Eighty percent of patients would like the option to use their smartphones to interact with health care providers, according to a survey conducted by predictive analytics and decision management software specialist FICO.
The study found 56 percent of people worldwide trust health care organizations with personal data and indicated that while e-health records have yet to take off in many countries, innovations around mobile alerts and information services are helping to build the trust necessary for the trend to continue.
The survey of 2,239 adult smartphone users sampled in the United Kingdom, Australia, Brazil, China, France, Germany, India, Italy, Japan, Korea, Mexico, Russia, Turkey, and the United States looked at consumer preferences and tendencies with regard to mobile, online and in-person interactions with health care providers.
In addition, 71 percent of smartphone users are open to offers of relevant health care services from businesses, and 53 percent are open to provider-initiated communications.

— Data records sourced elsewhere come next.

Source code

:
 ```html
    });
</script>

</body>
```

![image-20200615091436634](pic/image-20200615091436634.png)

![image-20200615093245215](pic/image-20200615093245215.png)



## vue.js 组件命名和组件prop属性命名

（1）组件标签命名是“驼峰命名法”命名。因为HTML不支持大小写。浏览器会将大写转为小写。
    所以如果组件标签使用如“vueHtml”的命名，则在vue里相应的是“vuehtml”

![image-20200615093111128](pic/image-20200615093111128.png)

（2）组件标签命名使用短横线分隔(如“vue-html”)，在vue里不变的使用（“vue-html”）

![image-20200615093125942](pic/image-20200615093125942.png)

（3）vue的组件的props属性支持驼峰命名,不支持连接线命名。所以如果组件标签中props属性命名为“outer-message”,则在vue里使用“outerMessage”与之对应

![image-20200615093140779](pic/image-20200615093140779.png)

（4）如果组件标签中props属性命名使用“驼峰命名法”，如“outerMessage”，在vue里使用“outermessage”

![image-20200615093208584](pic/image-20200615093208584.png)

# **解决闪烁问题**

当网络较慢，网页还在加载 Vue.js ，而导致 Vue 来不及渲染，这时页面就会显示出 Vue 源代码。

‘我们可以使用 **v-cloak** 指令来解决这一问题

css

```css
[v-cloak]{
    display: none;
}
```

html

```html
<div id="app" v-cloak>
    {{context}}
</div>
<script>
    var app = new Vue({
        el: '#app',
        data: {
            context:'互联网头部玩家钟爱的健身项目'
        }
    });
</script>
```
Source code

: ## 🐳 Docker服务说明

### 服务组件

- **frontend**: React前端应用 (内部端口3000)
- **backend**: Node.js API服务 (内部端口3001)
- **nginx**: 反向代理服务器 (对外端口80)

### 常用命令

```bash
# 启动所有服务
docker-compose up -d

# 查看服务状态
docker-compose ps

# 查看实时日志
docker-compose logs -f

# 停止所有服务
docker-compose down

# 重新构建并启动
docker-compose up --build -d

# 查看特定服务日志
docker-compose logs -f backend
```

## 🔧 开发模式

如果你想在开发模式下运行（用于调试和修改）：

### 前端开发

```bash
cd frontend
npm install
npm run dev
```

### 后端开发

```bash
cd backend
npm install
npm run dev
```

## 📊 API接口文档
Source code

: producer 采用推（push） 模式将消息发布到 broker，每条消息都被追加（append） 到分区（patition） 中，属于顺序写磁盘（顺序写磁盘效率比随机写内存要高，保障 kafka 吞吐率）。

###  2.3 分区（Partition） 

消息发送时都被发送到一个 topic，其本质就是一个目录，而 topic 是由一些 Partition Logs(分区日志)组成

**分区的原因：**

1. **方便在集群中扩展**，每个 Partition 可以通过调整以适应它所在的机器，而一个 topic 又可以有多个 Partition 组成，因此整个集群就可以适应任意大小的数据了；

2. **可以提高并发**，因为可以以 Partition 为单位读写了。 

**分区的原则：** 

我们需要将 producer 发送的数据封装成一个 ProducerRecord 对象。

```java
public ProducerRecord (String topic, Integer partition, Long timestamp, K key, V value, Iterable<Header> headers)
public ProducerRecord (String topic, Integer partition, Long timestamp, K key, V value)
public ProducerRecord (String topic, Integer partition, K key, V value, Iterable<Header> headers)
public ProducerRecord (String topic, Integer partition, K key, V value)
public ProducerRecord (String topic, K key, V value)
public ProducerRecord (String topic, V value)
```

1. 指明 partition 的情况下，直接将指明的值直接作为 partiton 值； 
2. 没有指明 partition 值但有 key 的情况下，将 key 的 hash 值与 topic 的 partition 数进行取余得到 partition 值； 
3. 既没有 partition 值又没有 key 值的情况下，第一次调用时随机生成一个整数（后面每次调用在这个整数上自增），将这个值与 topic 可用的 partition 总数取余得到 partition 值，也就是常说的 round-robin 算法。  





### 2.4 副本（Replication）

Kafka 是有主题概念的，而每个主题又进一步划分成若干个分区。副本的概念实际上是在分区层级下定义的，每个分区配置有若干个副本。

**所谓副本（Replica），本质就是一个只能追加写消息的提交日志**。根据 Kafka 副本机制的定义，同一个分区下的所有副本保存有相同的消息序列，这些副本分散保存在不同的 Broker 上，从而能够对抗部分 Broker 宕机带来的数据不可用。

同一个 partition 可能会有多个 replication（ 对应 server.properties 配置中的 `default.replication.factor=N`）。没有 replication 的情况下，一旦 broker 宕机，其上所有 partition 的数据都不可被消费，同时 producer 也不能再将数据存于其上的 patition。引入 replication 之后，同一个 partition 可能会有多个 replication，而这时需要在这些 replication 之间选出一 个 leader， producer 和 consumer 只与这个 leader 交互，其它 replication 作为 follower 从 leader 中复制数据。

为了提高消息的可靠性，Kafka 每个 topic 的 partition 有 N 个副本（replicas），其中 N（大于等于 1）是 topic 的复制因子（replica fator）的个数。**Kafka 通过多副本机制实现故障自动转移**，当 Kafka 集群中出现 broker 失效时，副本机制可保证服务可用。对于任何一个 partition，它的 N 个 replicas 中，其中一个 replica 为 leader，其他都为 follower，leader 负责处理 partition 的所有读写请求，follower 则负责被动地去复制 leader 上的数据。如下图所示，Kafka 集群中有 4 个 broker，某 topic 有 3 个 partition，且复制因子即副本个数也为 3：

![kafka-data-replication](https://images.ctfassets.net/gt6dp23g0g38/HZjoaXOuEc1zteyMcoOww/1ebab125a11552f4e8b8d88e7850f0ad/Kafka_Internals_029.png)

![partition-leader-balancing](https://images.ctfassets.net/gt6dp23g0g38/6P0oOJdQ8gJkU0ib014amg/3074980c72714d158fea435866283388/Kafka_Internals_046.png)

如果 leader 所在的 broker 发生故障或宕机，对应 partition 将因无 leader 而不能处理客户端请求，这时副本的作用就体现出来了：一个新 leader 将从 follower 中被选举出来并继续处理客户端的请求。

"Mail order pharmacies are checking customer orders via mobile applications, insurers are validating policy details and medical service providers are requesting feedback on the quality of their services or managing follow-up care," Stuart Wells, FICO’s chief product and technology officer, said in a statement. "Privacy is critically important and consumers are required to opt-in, but given the benefits of mobile technology in the health care field, that doesn’t appear to be an impediment to adoption. People are eager to have a dialog with their health care providers in ways that are convenient to them."
The survey also indicated the potential for mobile technology in health care ties in with another emerging trend–an increase in the use of alternative advice channels.
Almost two-thirds of smartphone users want to receive medical advice through digital channels instead of visiting a doctor.
"The way health care organizations communicate with people is changing, as individuals become more and more sophisticated about using information technology to make health-related decisions," Wells said. "People are especially interested in mobile services that can help them manage their personal health and shop for health care services. The leading health care providers are increasingly turning to mobile technologies to meet this demand, and to engage frequently and proactively with consumers."
The survey also showed that just over three-quarters (76 percent) of people worldwide would like to be reminded of their medical appointments, and 69 percent said they would like to receive reminders to arrange appointments or to prompt them to take their medication.